Вопросы >>
(a) Перескажи отрывок о понимании истории в двух предложениях.
(b) Переведи на английский предложение из отрывка о понимании истории: «У Маркса есть материалистическое понимание истории (подтверждённое множеством успешных исследований и не опровергнутое ни одним сравнимым по успешности)».
(c) Продолжи рассуждение о понимании истории начиная с места после его последнего предложения.

Французский ежегодник 2009. M., 2009.
Источник annuaire-fr.narod.ru
P.S. Мне кажется, рассмотрение любого вопроса, будь то история, эволюция или наследственность, начинается с исходных позиций, ну а успешные частные работы подтверждают их продуктивность или непродуктивность. У Маркса есть материалистическое понимание истории (подтверждённое множеством успешных исследований и не опровергнутое ни одним сравнимым по успешности). Поэтому оно мне кажется настолько же продуктивней немарксистских способов рассмотрения предмета, насколько дарвиновские теории эволюции продуктивней недарвиновских, а дискретные теории наследственности продуктивней идей наследственности слитной. Другое дело, что и в их рамках возможны отдельные хорошие частные работы.
Мне кажется, поскольку история — это прошлое, причём прошлое борющихся сторон, которое каждая из них пытается (победители) приукрасить, другая (побеждённые) воскресить, да ещё и время разрушает и стирает следы, в истории во многом не выполнена ещё работа описательного характера, — во многих (часто в самых интересных) случаях мы ещё не знаем точно что именно произошло и каков был контекст. Мне кажется, историю можно сравнить с палеонтологией начала ХХ в., когда неполнота палеонтологической летописи была вопиющей (с той только разницей что «сокрытость» фактов в истории часто связана не с их неизвестностью, а с информационным шумом).

Исходные данные >>
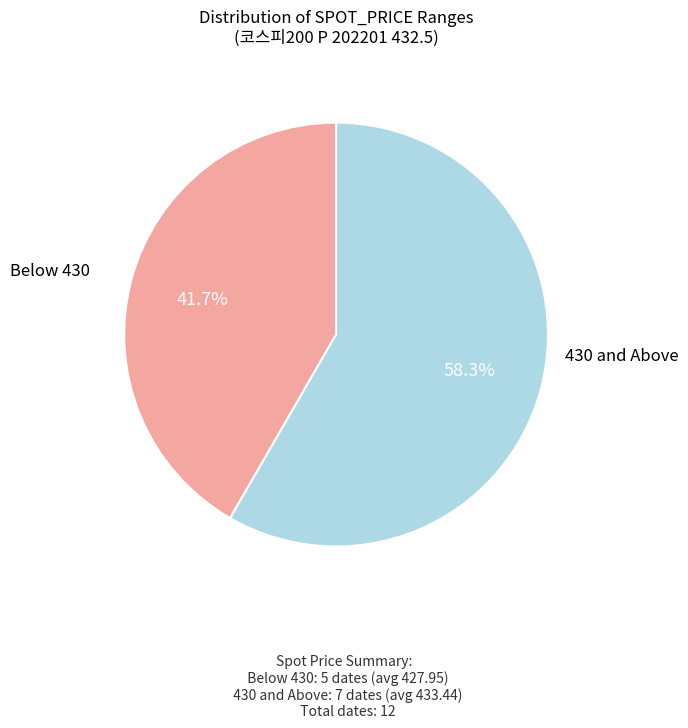

Does any single category account for the majority?

Yes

Список ответов >>
(a) По мнению автора, материалистическое понимание истории у Маркса настолько же продуктивнее немарксистских способов рассмотрения предмета, насколько дарвиновские теории эволюции продуктивнее недарвиновских. Историю автор сравнивает с палеонтологией начала XX века, поскольку в ней во многом не выполнена описательная работа и во многих случаях ещё точно неизвестно, что именно произошло и каков был контекст.

(b) Marx has a materialist understanding of history (confirmed by many successful studies and not refuted by any study of comparable success).

(c)
Поэтому хорошая описательная работа может оказаться важнее интересных теорий и верных методологических принципов, «ползучий эмпиризм» действующим историкам может казаться важней потому, что ещё не настало время для обобщений и т.п.
Ситуация точь-в-точь как в палеонтологии начала ХХ в., когда она была цитаделью разных теорий направленной эволюции, номогенеза и пр.
Так что мне кажется,у историков «новый синтез» ещё впереди, и, надеюсь,он будет произведён на основании и теории, и методологии Маркса, потому что альтернативы — скажем, разные варианты цивилизационного подхода — требуют в той или иной форме веры в сверхестественное (что человек прикован к собственной культуре как паук-серебрянка к подводному колоколу, и может жить и дышать лишь под её покровом), а Маркс обходится естественными и, главное, общечеловеческими причинами.